If we move for a time within a fixed circle of phenomena which recur with unvarying uniformity, our thoughts gradually adapt themselves to our environment; our ideas reflect unconsciously our surroundings. The stone we hold in our hand, when dropped, not only falls to the ground in reality; it also falls in our thoughts. Iron-filings dart towards a magnet in imagination as well as in fact, and, when thrown into a fire, they grew hot in conception as well.
The impulse to complete mentally a phenomenon that has been only partially observed, has not its origin in the phenomenon itself; of this fact, we are fully sensible. And we well know that it does not lie within the sphere of our volition. It seems to confront us rather as a power and a law imposed from without and controlling both thought and facts.
The fact that we are able by the help of this law to prophesy and forecast, merely proves a sameness or uniformity of environment sufficient to effect a mental adaptation of this kind. A necessity of fulfilment, however, is not contained in this compulsory principle which controls our thoughts; nor is it in any way determined by the possibility of prediction. We are always obliged, in fact, to await the completion of what has been predicted. Errors and departures are constantly discernible, and are slight only in provinces of great rigid constancy, as in astronomy.
In cases where our thoughts follow the connexion of events with ease, and in instances where we positively forefeel the course of a phenomenon, it is natural to fancy that the latter is determined by and must conform to our thoughts. But the belief in that mysterious agency called causality, which holds thought and event in unison, is violently shaken when a person first enters a province of inquiry in which he has previously had no experience. Take for instance the strange interaction of electric currents and magnets, or the reciprocal action of currents, which seem to defy all the resources of mechanical science. Let him be confronted with such phenomena and he will immediately feel himself forsaken by his power of prediction; he will bring nothing with him into this strange field of events but the hope of soon being able to adapt his ideas to the new conditions there presented.

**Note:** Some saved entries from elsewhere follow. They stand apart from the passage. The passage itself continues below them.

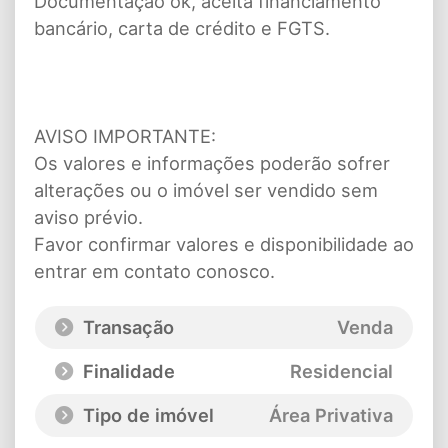
Documentação ok, aceita financiamento
bancário, carta de crédito e FGTS.
AVISO IMPORTANTE:
Os valores e informações poderão sofrer
alterações ou o imóvel ser vendido sem
aviso prévio.
Favor confirmar valores e disponibilidade ao
entrar em contato conosco.
Transação
Venda
Finalidade
Residencial
Tipo de imóvel
Área Privativa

A person constructs from a bone the remaining anatomy of an animal; or from the visible part of a half-concealed wing of a butterfly he infers and reconstructs the part concealed. He does so with a feeling of highest confidence in the accuracy of his results; and in these processes we find nothing preternatural or transcendent. But when physicists adapt their thoughts to conform to the dynamical course of events in time, we invariably surround their investigations with a metaphysical halo; yet these latter adaptations bear quite the same character as the former, and our only reason for investing them with a metaphysical garb, perhaps, is their high practical value.[76]